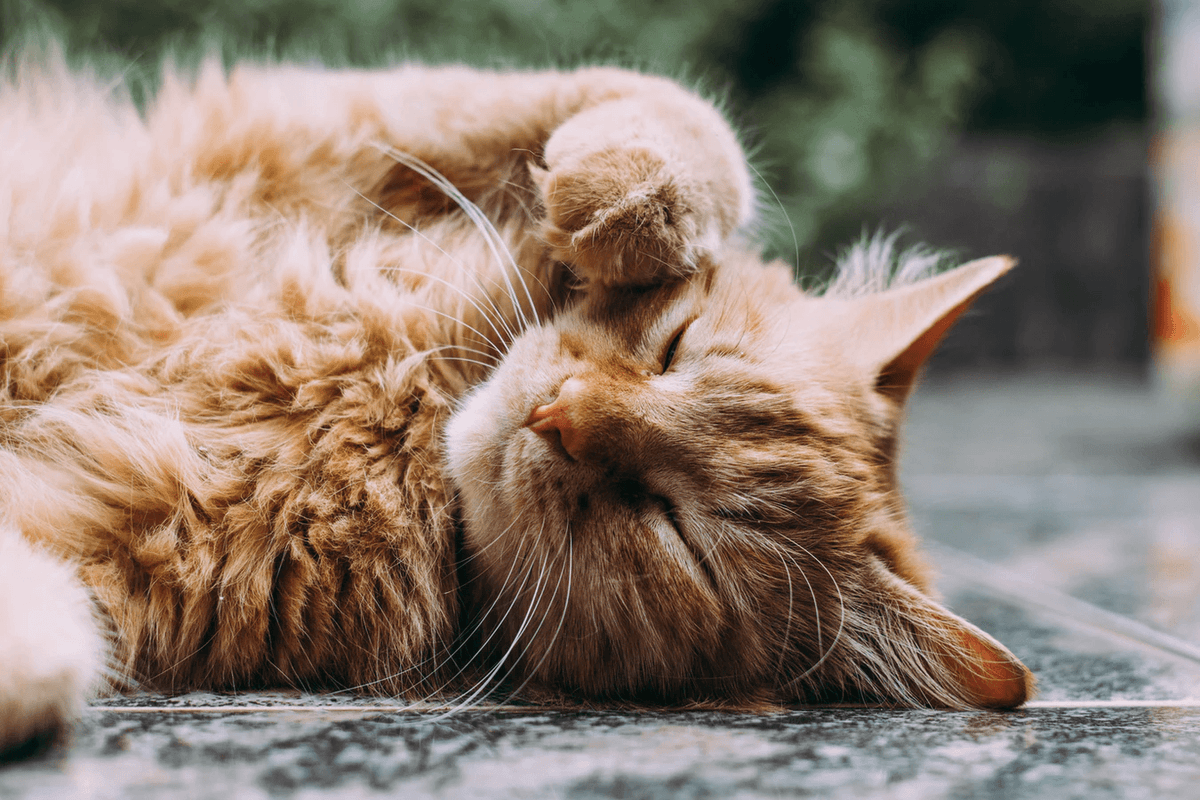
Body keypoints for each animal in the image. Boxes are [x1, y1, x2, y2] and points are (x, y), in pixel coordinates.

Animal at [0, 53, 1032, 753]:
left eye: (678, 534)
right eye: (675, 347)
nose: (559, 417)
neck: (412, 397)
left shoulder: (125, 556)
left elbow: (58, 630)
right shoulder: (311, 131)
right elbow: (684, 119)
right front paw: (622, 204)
# # # #
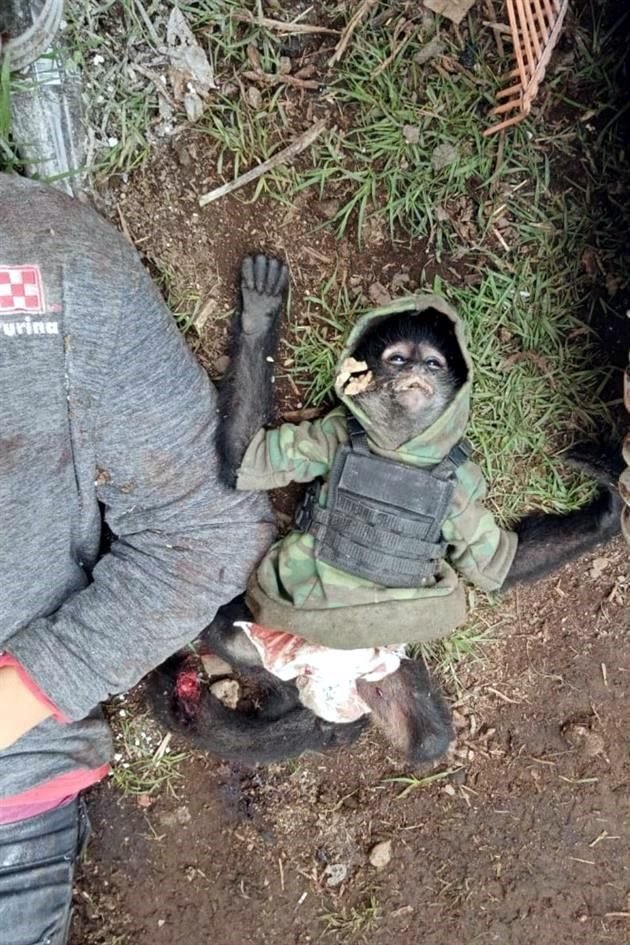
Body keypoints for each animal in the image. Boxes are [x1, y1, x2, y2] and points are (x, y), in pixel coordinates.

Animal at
# # # #
▶ _Work instruction_
In the entries above, find the line holding "nose: (559, 417)" and the line holding "right front paw: (622, 204)", then retype exactly those two lines and every line between them, and nothing else.

▶ _Response to the task_
nose: (559, 417)
neck: (412, 397)
left shoulder: (125, 556)
left elbow: (58, 630)
right shoulder: (311, 131)
right elbow: (684, 119)
right front paw: (622, 204)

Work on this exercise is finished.